What the task asks = Say how many lines of the data below have the word "wrist" in them. Add nothing else.

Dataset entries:
════════════════

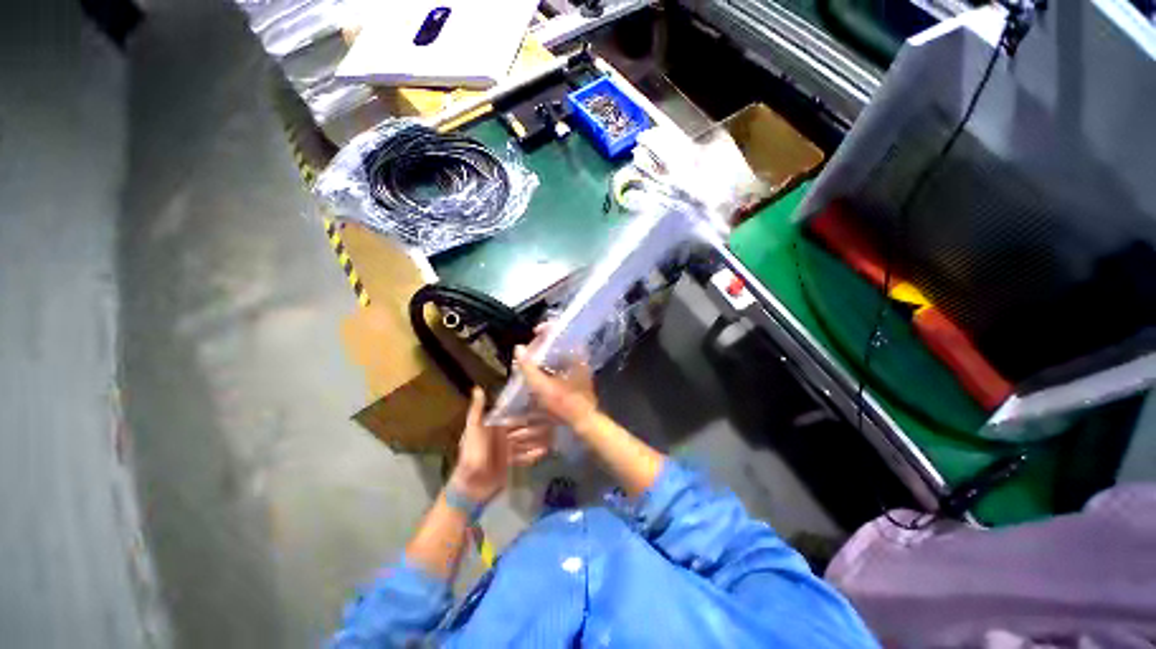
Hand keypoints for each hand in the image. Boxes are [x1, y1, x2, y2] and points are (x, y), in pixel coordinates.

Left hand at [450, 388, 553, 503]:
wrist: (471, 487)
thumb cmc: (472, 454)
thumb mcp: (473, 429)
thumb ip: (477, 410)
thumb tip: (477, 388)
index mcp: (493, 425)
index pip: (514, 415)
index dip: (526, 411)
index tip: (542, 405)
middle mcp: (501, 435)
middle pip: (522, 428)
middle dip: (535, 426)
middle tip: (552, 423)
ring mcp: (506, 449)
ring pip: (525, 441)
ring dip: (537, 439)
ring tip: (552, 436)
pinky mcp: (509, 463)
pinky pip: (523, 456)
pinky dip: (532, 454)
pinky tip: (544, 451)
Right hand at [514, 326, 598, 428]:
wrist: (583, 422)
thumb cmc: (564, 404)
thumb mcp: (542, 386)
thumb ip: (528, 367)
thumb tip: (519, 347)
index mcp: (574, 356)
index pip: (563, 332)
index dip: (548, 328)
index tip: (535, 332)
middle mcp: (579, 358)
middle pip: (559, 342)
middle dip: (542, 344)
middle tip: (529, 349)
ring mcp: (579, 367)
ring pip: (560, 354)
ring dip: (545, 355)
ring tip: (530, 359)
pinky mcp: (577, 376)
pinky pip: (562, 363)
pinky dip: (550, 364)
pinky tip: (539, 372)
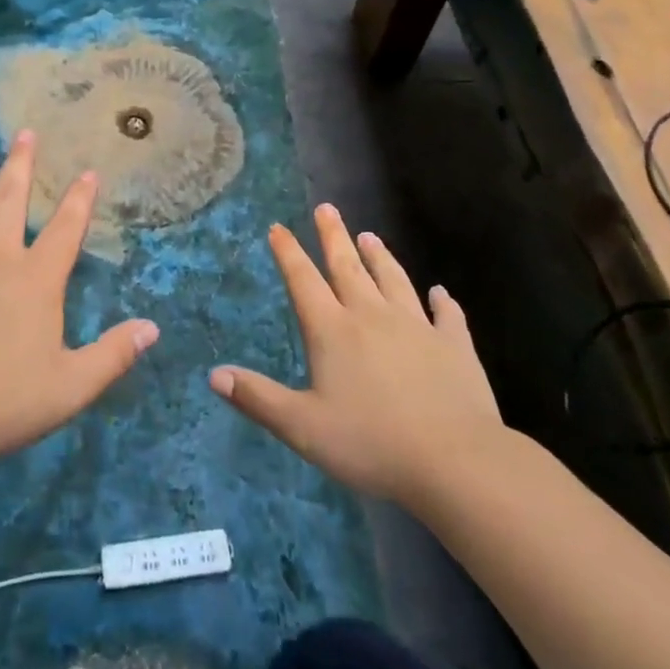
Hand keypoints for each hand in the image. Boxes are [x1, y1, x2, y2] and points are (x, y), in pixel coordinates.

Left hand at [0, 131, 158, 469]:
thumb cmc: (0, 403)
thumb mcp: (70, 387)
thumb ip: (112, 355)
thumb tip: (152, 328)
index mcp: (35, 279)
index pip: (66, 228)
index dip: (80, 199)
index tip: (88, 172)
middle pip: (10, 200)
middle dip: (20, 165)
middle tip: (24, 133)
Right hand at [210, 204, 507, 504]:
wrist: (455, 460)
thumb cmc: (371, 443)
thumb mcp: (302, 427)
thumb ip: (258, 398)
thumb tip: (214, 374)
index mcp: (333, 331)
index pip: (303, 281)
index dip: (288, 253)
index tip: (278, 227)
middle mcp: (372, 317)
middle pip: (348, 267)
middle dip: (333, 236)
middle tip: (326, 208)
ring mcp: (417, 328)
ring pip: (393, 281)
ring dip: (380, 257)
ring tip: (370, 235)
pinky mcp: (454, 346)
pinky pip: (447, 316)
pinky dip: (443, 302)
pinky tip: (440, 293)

════════════════

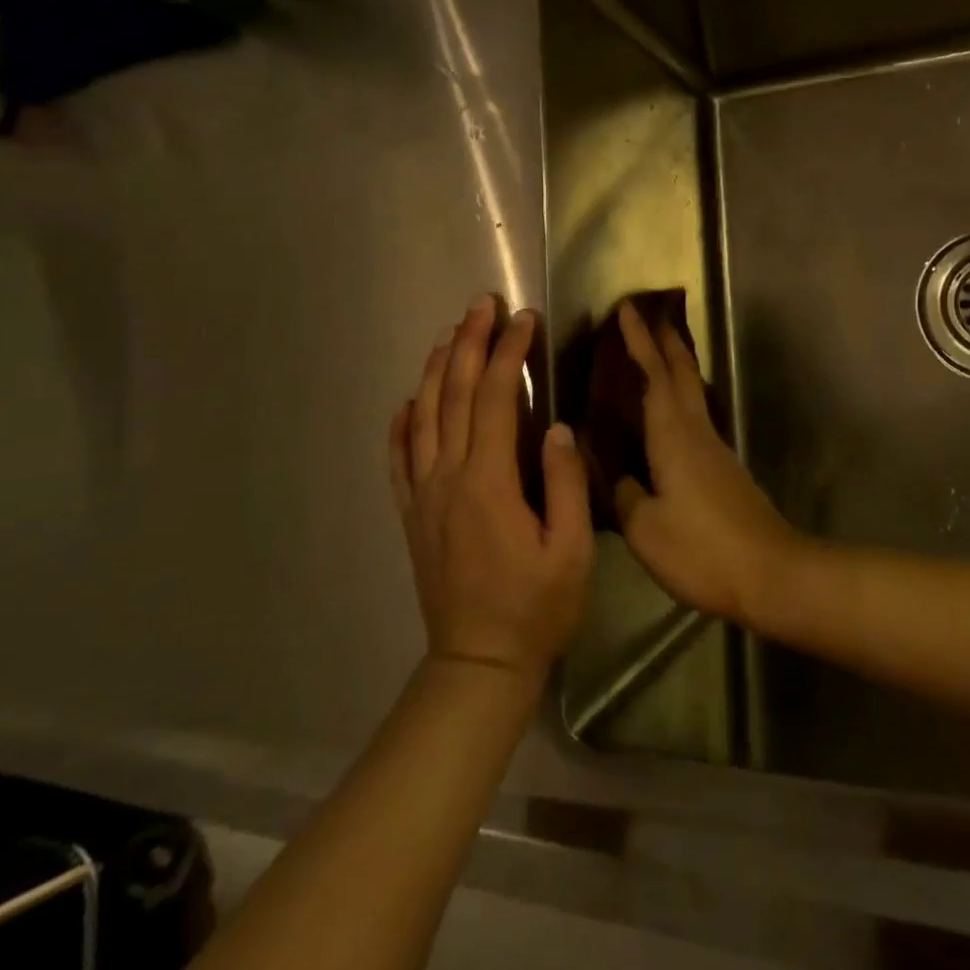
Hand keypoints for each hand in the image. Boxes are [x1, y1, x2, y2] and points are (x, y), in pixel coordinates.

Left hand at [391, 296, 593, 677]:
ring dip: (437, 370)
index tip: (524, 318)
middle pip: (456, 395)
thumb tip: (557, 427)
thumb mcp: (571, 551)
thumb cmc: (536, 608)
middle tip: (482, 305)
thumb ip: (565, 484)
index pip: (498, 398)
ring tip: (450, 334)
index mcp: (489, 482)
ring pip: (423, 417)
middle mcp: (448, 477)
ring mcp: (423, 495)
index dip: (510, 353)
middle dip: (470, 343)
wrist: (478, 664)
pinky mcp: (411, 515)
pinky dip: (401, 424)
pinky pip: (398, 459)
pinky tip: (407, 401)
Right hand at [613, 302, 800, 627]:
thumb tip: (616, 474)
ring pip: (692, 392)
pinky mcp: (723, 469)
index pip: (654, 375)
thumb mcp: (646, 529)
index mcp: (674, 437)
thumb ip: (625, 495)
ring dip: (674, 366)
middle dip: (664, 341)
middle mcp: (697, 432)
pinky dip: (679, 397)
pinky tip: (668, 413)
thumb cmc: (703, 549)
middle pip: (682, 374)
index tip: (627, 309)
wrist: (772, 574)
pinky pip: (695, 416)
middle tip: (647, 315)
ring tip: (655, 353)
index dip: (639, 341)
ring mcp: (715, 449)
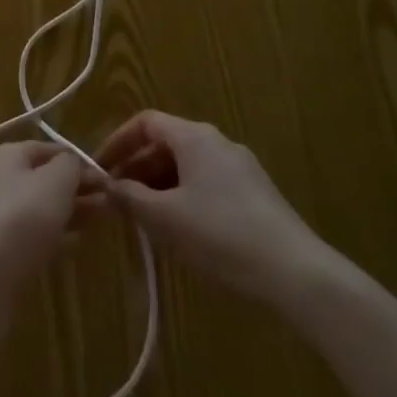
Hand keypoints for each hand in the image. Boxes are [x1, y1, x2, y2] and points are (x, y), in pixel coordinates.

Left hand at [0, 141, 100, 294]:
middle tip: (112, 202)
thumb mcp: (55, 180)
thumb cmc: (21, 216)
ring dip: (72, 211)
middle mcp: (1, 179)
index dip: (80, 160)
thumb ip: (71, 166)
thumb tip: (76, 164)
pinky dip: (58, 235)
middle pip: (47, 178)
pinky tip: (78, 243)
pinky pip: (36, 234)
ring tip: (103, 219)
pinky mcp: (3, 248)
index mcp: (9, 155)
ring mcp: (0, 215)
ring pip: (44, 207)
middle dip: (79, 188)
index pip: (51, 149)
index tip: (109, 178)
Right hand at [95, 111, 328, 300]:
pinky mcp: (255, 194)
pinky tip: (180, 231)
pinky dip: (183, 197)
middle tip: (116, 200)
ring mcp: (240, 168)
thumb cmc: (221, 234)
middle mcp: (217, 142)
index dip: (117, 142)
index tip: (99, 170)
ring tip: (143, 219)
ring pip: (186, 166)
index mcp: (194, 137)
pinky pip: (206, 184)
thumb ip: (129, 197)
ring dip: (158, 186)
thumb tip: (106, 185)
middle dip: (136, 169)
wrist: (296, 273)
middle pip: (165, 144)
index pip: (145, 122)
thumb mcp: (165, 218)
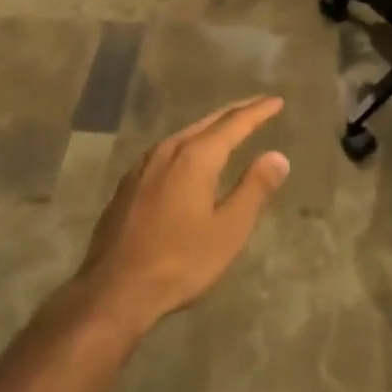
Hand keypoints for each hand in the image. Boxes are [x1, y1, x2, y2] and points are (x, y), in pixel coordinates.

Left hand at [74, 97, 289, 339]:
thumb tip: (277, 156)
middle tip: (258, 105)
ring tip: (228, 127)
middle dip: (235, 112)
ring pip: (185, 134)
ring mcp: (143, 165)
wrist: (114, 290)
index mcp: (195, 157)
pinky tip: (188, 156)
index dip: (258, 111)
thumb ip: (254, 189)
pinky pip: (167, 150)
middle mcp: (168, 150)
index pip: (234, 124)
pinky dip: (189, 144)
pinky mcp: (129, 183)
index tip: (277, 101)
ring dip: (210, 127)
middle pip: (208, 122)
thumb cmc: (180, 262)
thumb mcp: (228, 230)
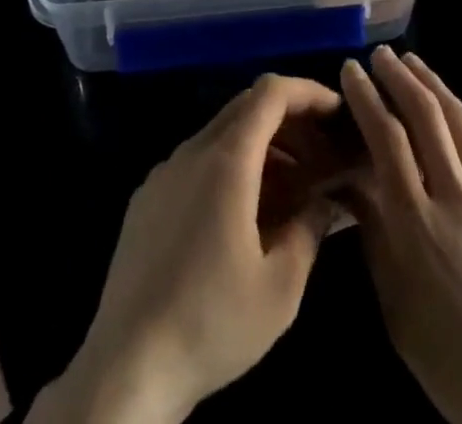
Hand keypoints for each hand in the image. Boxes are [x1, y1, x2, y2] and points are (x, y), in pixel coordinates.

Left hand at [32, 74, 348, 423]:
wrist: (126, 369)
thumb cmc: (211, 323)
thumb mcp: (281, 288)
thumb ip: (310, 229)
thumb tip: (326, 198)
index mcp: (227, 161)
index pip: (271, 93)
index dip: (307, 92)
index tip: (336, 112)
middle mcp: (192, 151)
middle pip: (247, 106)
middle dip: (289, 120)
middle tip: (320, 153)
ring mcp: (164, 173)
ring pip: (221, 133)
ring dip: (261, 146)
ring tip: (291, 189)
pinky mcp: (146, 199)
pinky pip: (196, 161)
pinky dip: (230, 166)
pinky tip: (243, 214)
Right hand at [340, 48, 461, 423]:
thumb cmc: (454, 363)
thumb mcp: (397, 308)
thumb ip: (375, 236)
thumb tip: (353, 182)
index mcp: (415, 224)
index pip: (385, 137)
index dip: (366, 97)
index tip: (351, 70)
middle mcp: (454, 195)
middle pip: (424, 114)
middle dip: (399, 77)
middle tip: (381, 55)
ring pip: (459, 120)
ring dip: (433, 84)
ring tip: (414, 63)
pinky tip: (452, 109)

════════════════

Solution to this exercise = 8